Review: Privates On Parade, Pick Me Up Theatre, John Cooper Studio, 41 Monkgate, York, until Saturday. Box office:

IN these parlous-state-of-the-nation, Brexit-wrecks-it days of wondering what it is to be British in 2019, here is a devilishly prickly work doing some navel gazing at the absurdities of the Little Britain mentality and our post-war relationship with “johnny foreigner”.

The year is 1948, the setting Malaya, South East Asia, where the SADUSEA entertainment unit, led by drag artist Captain Terri Dennis, is staging concert parties to entertain British troops.

Penned by Nichols for a Royal Shakespeare Company premiere in 1977, triggered by his own National Service experiences with Kenneth Williams and Stanley Baxter, it is ostensibly a farce, but not of the light variety. A play with songs, rather than a musical, it makes an unholy song and dance of rape, murder, racism, military incompetence, Communism, homosexuality and homophobia in a jaundiced account of corrupt post-war colonial politics.

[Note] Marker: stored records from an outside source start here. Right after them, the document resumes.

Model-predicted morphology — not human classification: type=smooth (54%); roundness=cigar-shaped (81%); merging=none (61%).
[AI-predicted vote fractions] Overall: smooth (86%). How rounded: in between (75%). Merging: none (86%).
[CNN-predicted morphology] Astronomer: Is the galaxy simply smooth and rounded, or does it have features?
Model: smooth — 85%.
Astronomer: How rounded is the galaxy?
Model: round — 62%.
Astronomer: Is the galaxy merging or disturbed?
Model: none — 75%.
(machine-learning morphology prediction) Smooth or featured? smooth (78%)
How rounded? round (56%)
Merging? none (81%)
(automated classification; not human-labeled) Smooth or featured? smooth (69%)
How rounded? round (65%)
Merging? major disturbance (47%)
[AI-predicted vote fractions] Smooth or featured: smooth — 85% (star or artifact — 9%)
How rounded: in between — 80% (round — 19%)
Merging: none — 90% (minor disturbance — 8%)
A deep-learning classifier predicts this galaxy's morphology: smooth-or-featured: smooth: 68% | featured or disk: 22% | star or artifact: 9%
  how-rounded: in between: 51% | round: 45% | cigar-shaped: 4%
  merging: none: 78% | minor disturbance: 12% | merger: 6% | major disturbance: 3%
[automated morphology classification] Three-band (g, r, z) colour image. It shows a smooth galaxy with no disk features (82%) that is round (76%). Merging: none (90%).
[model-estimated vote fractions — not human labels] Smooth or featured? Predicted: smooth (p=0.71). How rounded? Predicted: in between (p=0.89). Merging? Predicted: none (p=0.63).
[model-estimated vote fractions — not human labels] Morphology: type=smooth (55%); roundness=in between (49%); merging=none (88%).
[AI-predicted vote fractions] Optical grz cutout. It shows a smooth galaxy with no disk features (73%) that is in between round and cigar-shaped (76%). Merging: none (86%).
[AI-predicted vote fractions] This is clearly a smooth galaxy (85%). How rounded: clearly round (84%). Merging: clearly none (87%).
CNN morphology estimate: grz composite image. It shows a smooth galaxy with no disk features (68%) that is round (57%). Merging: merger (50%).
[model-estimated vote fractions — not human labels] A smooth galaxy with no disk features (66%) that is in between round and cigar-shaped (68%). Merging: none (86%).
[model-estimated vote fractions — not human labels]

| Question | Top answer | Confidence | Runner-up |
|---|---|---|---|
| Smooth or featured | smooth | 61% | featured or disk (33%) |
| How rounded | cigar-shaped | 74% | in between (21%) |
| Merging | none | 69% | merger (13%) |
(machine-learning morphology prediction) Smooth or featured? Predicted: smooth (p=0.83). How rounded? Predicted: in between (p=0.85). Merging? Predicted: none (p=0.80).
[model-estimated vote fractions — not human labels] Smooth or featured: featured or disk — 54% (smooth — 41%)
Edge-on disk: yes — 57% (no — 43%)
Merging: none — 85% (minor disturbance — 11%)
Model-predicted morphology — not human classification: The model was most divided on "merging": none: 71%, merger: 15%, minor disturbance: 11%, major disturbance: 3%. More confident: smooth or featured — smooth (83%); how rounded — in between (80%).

All this is wrapped inside Nichols’ hymn to entertainment, theatre and the outsider in a tale of queens and country, where Rory Mulvihill follows up his uncanny Sergeant Wilson in Dad’s Army with a performance as golden as the tints in his immaculate hair as Acting Captain Dennis. Perennial leading man of the musicals, Mulvihill combines those singing skills with gifts for parodying Dietrich, Coward and Carmen Miranda in Denis King’s period pastiche songs, coupled with waspish flamboyance and artful defiance.

Robert Readman has cast terrifically well, from Paul Joe Osborne’s brutish Reg to Andrew Caley’s zealous, blinkered Major Giles Flack; from James Potter’s innocent abroad, Private Steven Flowers, to Rachel Dennison’s abused but hopeful Sylvia Morgan, complemented by the joshing troupe lads (cheeky Andrew Roberts, potty-mouthed Andrew Isherwood, camp Adam Sowter and posh Iain Harvey).

Mulvihill is the star turn, but the parade of talent is as broad as the comedy, and there is poignancy too, while the musicianship of the hidden-away pianist Sam Johnson is a joy as always. Warning: expect “choice language and a smattering of flesh”, but no privates will be on parade.